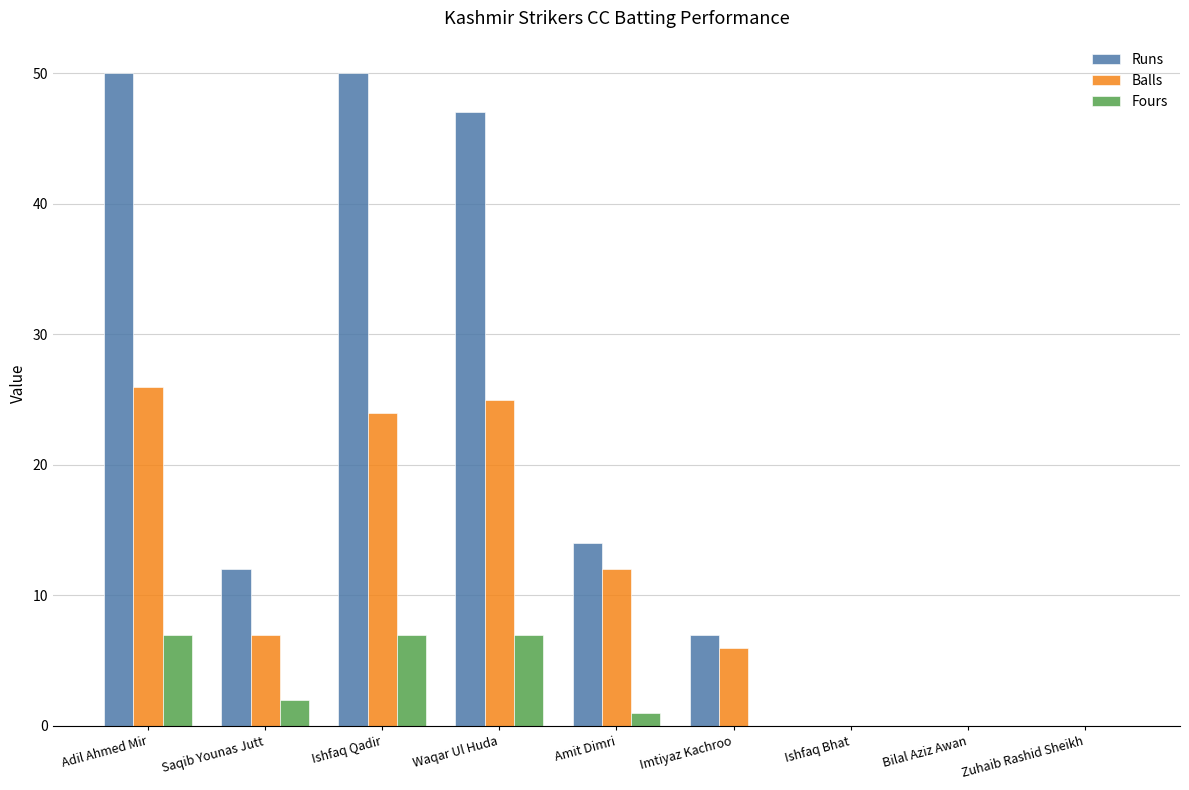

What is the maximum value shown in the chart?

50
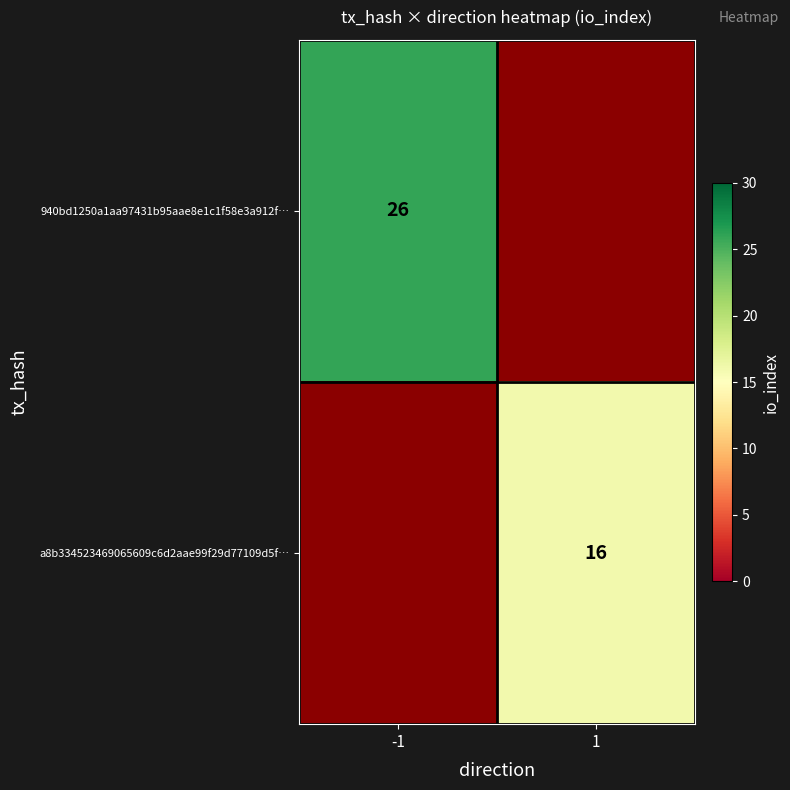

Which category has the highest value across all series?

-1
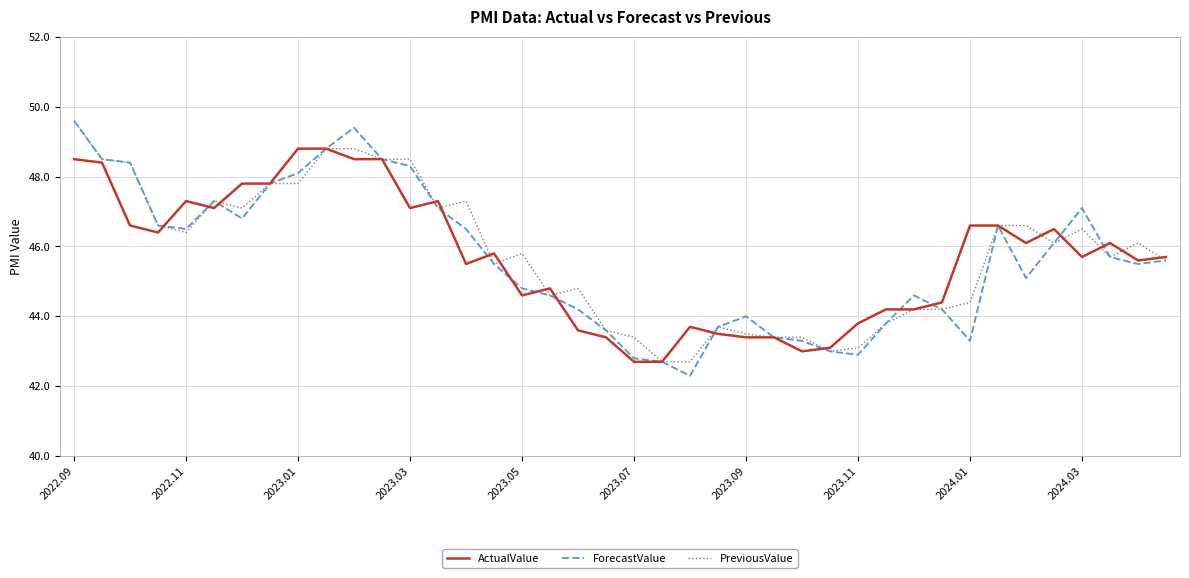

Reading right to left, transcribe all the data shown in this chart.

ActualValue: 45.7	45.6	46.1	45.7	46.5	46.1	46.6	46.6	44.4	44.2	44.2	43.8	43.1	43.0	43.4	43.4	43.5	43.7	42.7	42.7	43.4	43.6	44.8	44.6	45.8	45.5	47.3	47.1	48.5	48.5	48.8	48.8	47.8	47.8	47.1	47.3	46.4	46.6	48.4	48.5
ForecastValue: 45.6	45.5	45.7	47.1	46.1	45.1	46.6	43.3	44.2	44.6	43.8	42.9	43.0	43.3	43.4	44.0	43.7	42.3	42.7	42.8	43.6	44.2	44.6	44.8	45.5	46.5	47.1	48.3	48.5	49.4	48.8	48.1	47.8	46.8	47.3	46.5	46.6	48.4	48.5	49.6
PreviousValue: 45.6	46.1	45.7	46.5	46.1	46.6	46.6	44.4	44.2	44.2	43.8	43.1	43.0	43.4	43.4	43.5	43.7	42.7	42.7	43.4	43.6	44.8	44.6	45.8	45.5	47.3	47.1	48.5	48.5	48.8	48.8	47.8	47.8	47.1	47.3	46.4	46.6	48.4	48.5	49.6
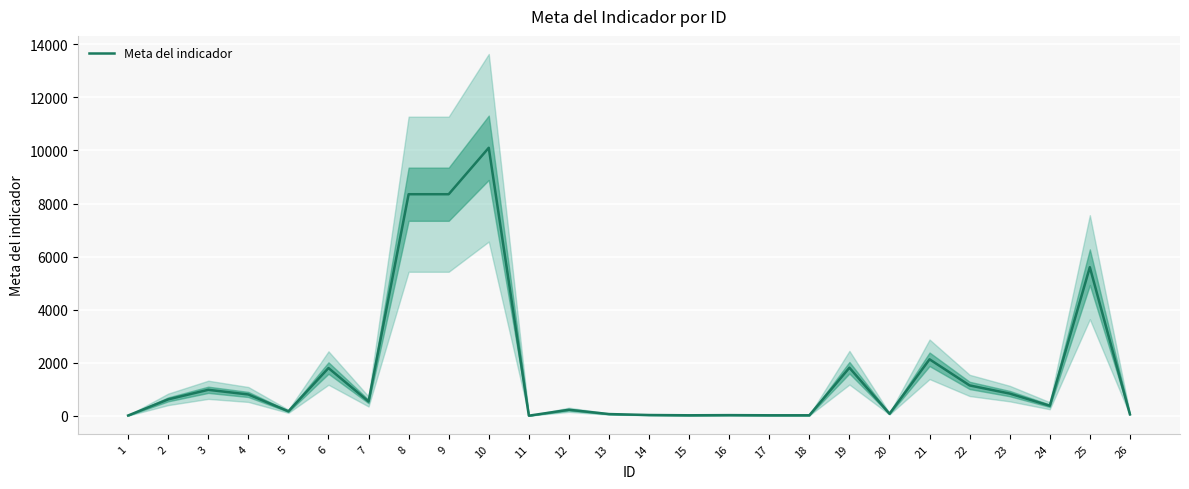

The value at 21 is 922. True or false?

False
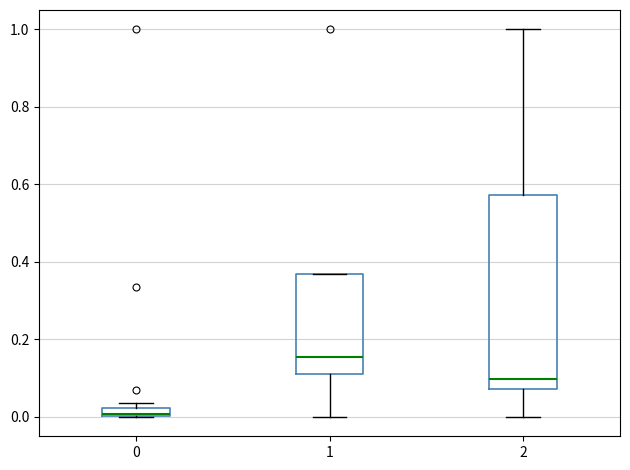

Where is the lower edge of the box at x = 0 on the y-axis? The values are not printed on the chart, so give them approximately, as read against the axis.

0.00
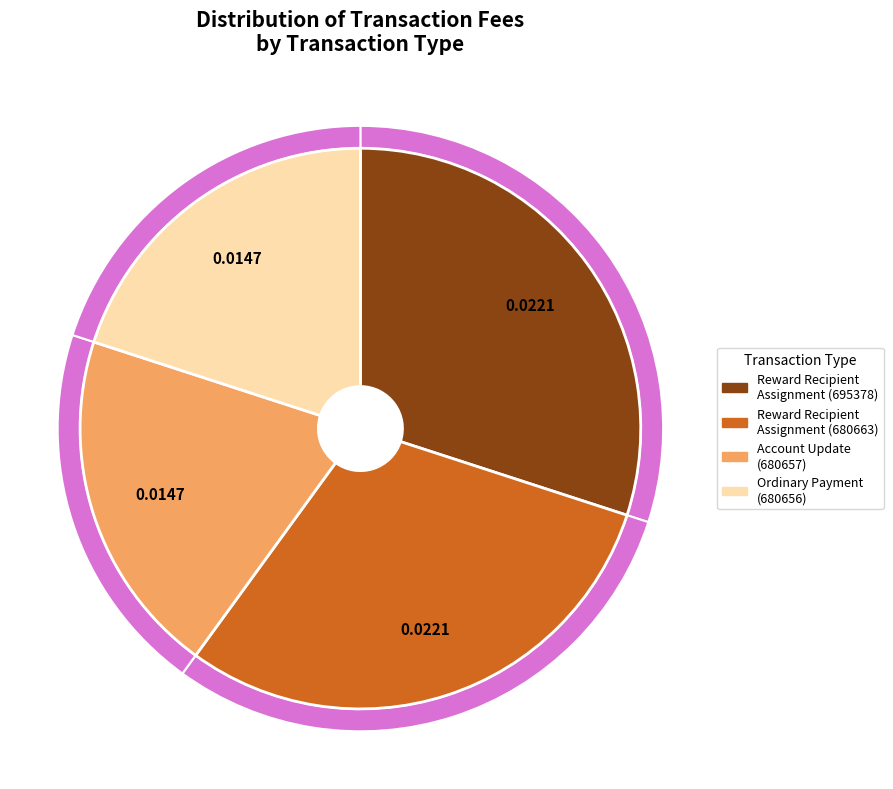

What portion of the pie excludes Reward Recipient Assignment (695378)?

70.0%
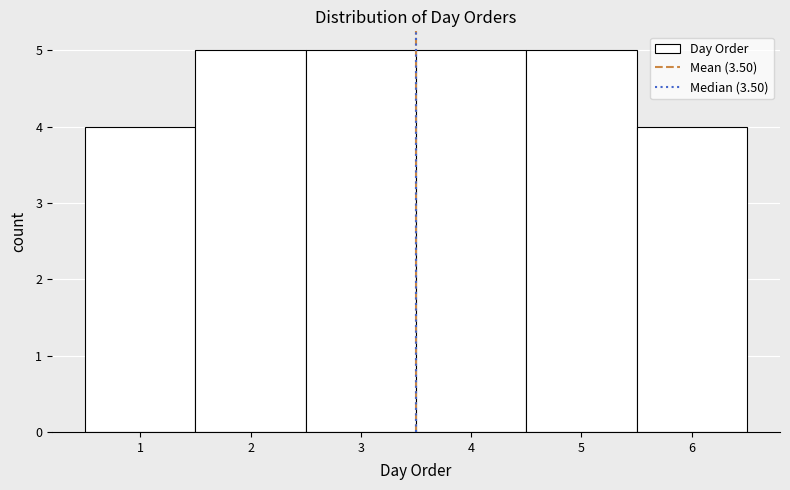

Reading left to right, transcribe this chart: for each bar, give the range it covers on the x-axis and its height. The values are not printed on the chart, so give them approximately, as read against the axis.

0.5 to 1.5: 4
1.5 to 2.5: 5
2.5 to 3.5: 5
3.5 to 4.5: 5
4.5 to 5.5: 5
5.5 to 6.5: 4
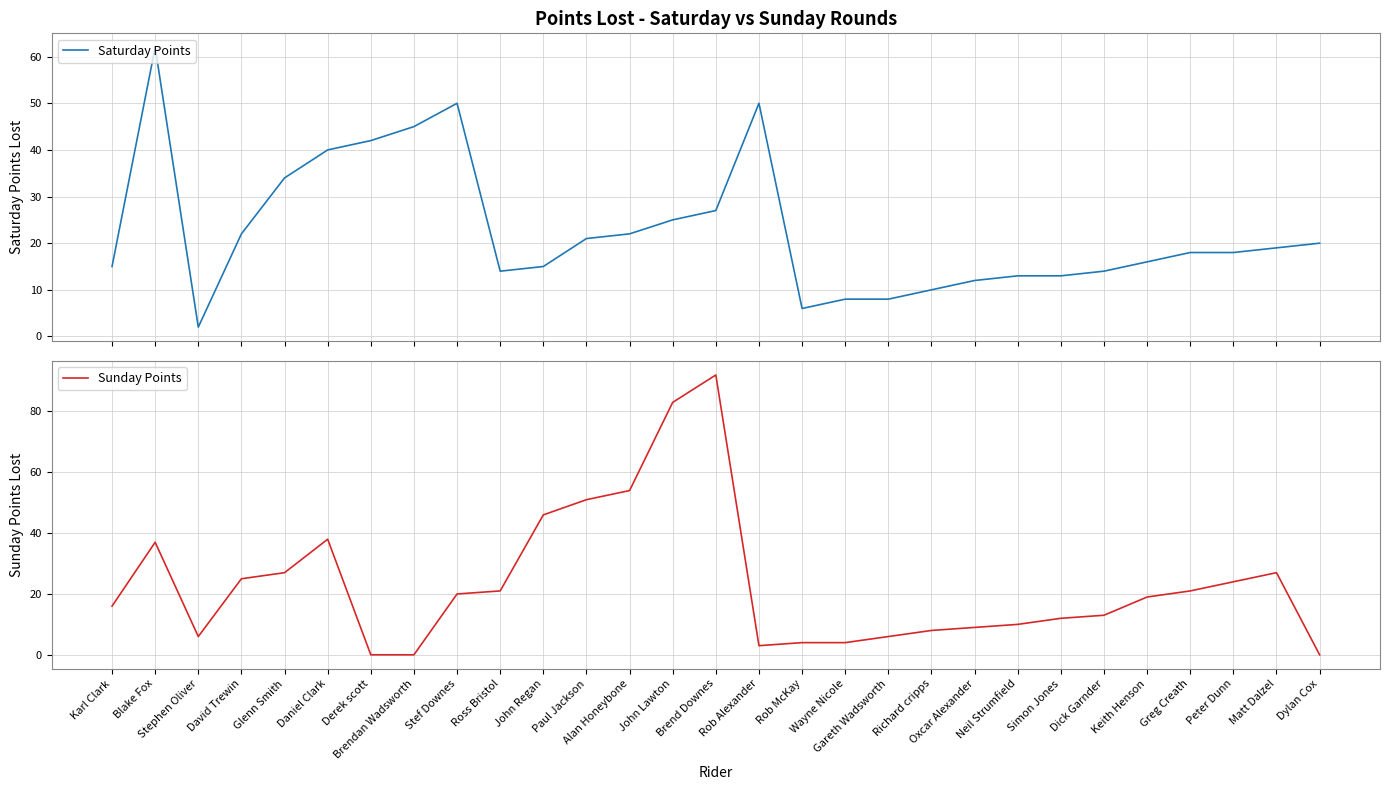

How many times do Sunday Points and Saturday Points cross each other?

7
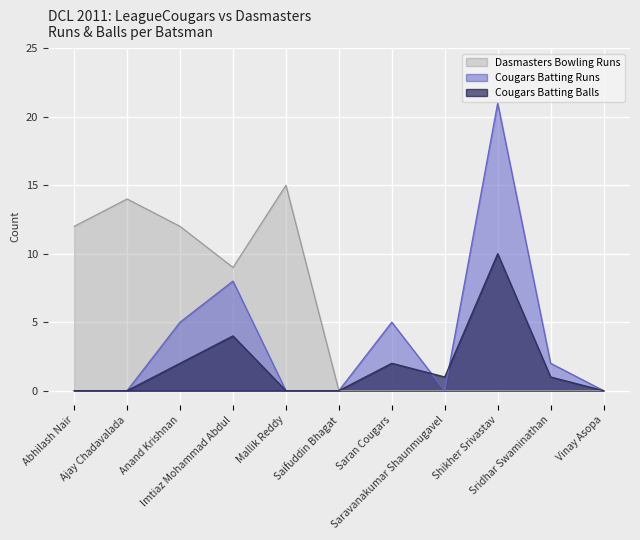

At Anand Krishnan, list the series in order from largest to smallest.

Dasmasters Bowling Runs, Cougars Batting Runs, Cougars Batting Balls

(WORK REQUEST): Please extract every line of text from all the entries above, reproducing each one character for character, and leave the pictures out of your answer.

(SOLUTION FOR THIS PROBLEM):
What is the maximum value shown in the chart?

50

Which category has the highest value across all series?

-1

Reading right to left, transcribe all the data shown in this chart.

ActualValue: 45.7	45.6	46.1	45.7	46.5	46.1	46.6	46.6	44.4	44.2	44.2	43.8	43.1	43.0	43.4	43.4	43.5	43.7	42.7	42.7	43.4	43.6	44.8	44.6	45.8	45.5	47.3	47.1	48.5	48.5	48.8	48.8	47.8	47.8	47.1	47.3	46.4	46.6	48.4	48.5
ForecastValue: 45.6	45.5	45.7	47.1	46.1	45.1	46.6	43.3	44.2	44.6	43.8	42.9	43.0	43.3	43.4	44.0	43.7	42.3	42.7	42.8	43.6	44.2	44.6	44.8	45.5	46.5	47.1	48.3	48.5	49.4	48.8	48.1	47.8	46.8	47.3	46.5	46.6	48.4	48.5	49.6
PreviousValue: 45.6	46.1	45.7	46.5	46.1	46.6	46.6	44.4	44.2	44.2	43.8	43.1	43.0	43.4	43.4	43.5	43.7	42.7	42.7	43.4	43.6	44.8	44.6	45.8	45.5	47.3	47.1	48.5	48.5	48.8	48.8	47.8	47.8	47.1	47.3	46.4	46.6	48.4	48.5	49.6

The value at 21 is 922. True or false?

False

Where is the lower edge of the box at x = 0 on the y-axis? The values are not printed on the chart, so give them approximately, as read against the axis.

0.00

What portion of the pie excludes Reward Recipient Assignment (695378)?

70.0%

Reading left to right, transcribe this chart: for each bar, give the range it covers on the x-axis and its height. The values are not printed on the chart, so give them approximately, as read against the axis.

0.5 to 1.5: 4
1.5 to 2.5: 5
2.5 to 3.5: 5
3.5 to 4.5: 5
4.5 to 5.5: 5
5.5 to 6.5: 4

How many times do Sunday Points and Saturday Points cross each other?

7

At Anand Krishnan, list the series in order from largest to smallest.

Dasmasters Bowling Runs, Cougars Batting Runs, Cougars Batting Balls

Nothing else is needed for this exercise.